Moderated Usability Testing & Questionnaire
The UX team conducted 4 simulated test sessions replicating real-world medical scenarios in 3 simulated clinical settings (ED, ICU, and Acute Care units).
Participant teams were comprised of 3 roles consistent with a typical team formation (ED DR, RT or Anesthesiologist, RN, and PCT).
Data from the testing sessions collected both in-situ and from recordings included qualitative observation notes and task times.

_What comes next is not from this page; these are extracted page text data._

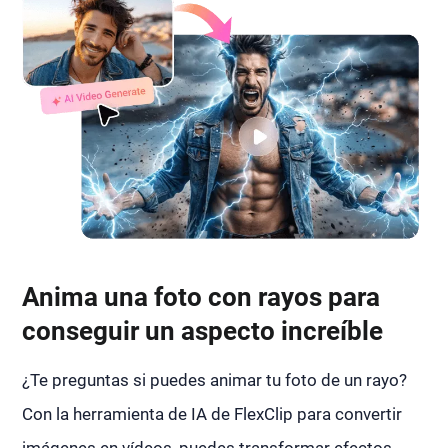
Anima una foto con rayos para
conseguir un aspecto increíble
¿Te preguntas si puedes animar tu foto de un rayo?
Con la herramienta de IA de FlexClip para convertir
imágenes en vídeos, puedes transformar efectos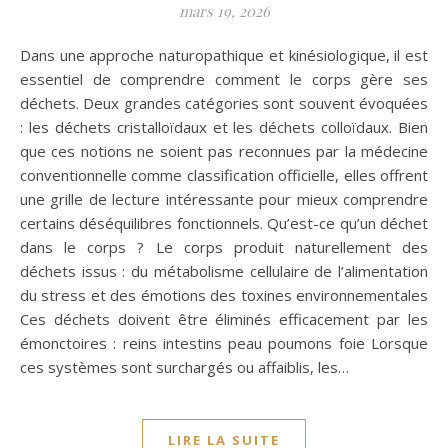
mars 19, 2026
Dans une approche naturopathique et kinésiologique, il est
essentiel de comprendre comment le corps gère ses
déchets. Deux grandes catégories sont souvent évoquées
: les déchets cristalloïdaux et les déchets colloïdaux. Bien
que ces notions ne soient pas reconnues par la médecine
conventionnelle comme classification officielle, elles offrent
une grille de lecture intéressante pour mieux comprendre
certains déséquilibres fonctionnels. Qu’est-ce qu’un déchet
dans le corps ? Le corps produit naturellement des
déchets issus : du métabolisme cellulaire de l’alimentation
du stress et des émotions des toxines environnementales
Ces déchets doivent être éliminés efficacement par les
émonctoires : reins intestins peau poumons foie Lorsque
ces systèmes sont surchargés ou affaiblis, les…
LIRE LA SUITE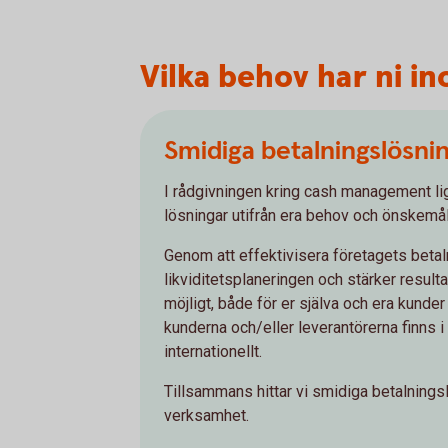
Vilka behov har ni i
Smidiga betalningslösni
I rådgivningen kring cash management li
lösningar utifrån era behov och önskemål
Genom att effektivisera företagets betaln
likviditetsplaneringen och stärker result
möjligt, både för er själva och era kunder
kunderna och/eller leverantörerna finns i
internationellt.
Tillsammans hittar vi smidiga betalningsl
verksamhet.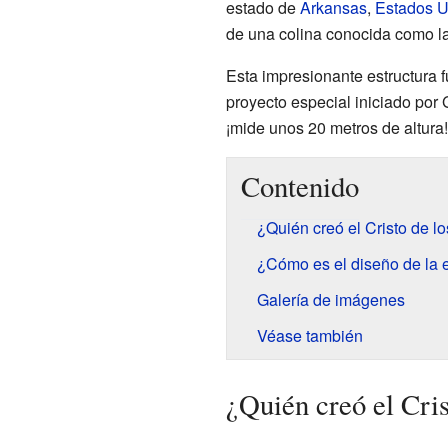
estado de
Arkansas
,
Estados U
de una colina conocida como l
Esta impresionante estructura 
proyecto especial iniciado por 
¡mide unos 20 metros de altura!
Contenido
¿Quién creó el Cristo de l
¿Cómo es el diseño de la 
Galería de imágenes
Véase también
¿Quién creó el Cri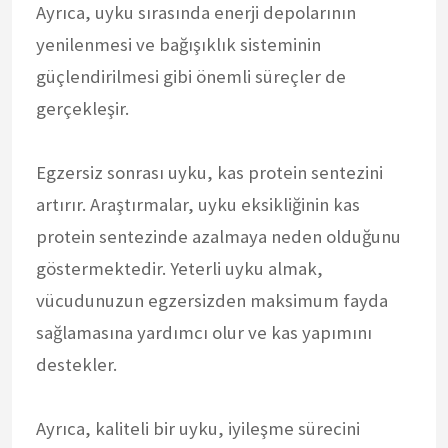
Ayrıca, uyku sırasında enerji depolarının
yenilenmesi ve bağışıklık sisteminin
güçlendirilmesi gibi önemli süreçler de
gerçekleşir.
Egzersiz sonrası uyku, kas protein sentezini
artırır. Araştırmalar, uyku eksikliğinin kas
protein sentezinde azalmaya neden olduğunu
göstermektedir. Yeterli uyku almak,
vücudunuzun egzersizden maksimum fayda
sağlamasına yardımcı olur ve kas yapımını
destekler.
Ayrıca, kaliteli bir uyku, iyileşme sürecini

Written responses to both open and close-ended questions were also collected from the participants following completion of the simulated scenario.
My team in the control room looked for the following:
Any observable user error, hesitation, confusion, or difficulty while performing the defined tasks in the scenario pertaining to the use of AerVent
Any communication between the participant teams relevant to the usability of AerVENT or task performance impacted by AerVent
Any action, maneuver, or handling of AerVent that may introduce risk to a person
Collected Time on Task for each critical task
Findings
Qualitative and quantitative data analysis of participant self-reports, Researcher observation notes, and Time on Task data revealed positive results for AerVent.
While most task completion times for scenarios utilizing AerVent were longer, as predicted, as it is an additional treatment applied to patients and an extra step for medical staff, it is likely that time will decrease with training and practiced use.
Through this research, the UX Research team uncovered, noted, and reported user-device interaction issues, hazards or risks to users introduced bt the device, device operation issues, deviations from the manufacturer’s recommended use, and clinical workflow changes due to the presence of AerVent.
Our evaluation showed no use errors or problems that could result in serious harm or that could not be mitigated through design modifications and user training.
Based on our observations and quantitative data, we delivered recommendations for user training, design updates and future testing and found AerVent to pose minimal use-related risk to users.
Outcome/ Impact
My final HFE report was delivered to our client, Aeragen for submission to the FDA.